Conflicts & War

Mali coup forces: We’ve captured president and prime minister

Bamako, Aug 18 (efe-epa).- Members of the military in Mali, who staged a mutiny against the government on Tuesday in the conflict-ridden West African nation, say that they have captured President Ibrahim Boubacar Keita and Prime Minister Boubou Cisse.

One of the military officers who revolted at the barracks in the town of Kati, some 15 kilometers (less than 10 miles) from the capital of Bamako, told reporters that the country’s two top officials had been taken into custody by the coupists. He gave no further details on the matter.

What is certain is that both the president and prime minister have been unaccounted for a number of hours while the military revolt has been under way, with the uprising later morphing into an outright coup d’etat.
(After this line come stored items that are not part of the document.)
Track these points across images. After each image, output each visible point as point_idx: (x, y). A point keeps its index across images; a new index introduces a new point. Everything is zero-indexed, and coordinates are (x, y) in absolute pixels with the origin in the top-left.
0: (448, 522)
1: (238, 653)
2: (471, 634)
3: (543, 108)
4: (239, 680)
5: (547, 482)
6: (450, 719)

With the report, a communique allegedly signed by Cisse on Tuesday afternoon appealing to the coup forces to engage in dialogue with the legitimate authorities was called into question by observers and attributed to people in the premier’s entourage who were trying to hide the seriousness of the situation.

Demonstrations and political chaos have been ongoing in Mali for the past several months amid popular calls for the president’s resignation.

The United Nations and France, the former colonial power that ruled Mali until it gained independence in 1960, have spent more than seven years trying to stabilize the nation of some 19.1 million since an Islamic insurgency came to power in a 2012 coup.

The news of the apparent success of the coup on Tuesday immediately spread throughout the capital, with military vehicles patrolling along its main avenues and where thousands of people took to the streets amid a festive atmosphere.

So far, some reports of gunfire, but no reports of violence have emerged, and it appears that the revolt and/or coup has been largely, if not completely, bloodless.

Meanwhile, the main countries and international organizations with an interest in Africa have unanimously condemned the coup, with the Economic Community of West African States (ECOWAS) calling on the mutinying Malian soldiers to “return to their barracks without delay” and expressing its “firm opposition to all anti-constitutional political change.”

Expressing himself in similar terms was the president of the chairman of the African Union Commission, Moussa Faki Mahamat, who demanded that the coup forces renounce the use of violence and called for Malian institutions to be respected.

France, too, which continues to have significant interests in its former colony, firmly condemned the coup, with Defense Minister Jean-Yves Le Drian expressing Paris’s support for Malian sovereignty and democracy.

The president of the European Council, Charles Michel, meanwhile, warned on Twitter that a coup “is never the solution to a crisis, no matter how profound it may be.”

And the European Union’s top representative for foreign policy, Josep Borrell, condemned the coup, calling for dialogue and the avoidance of greater destabilization in Mali and in the region.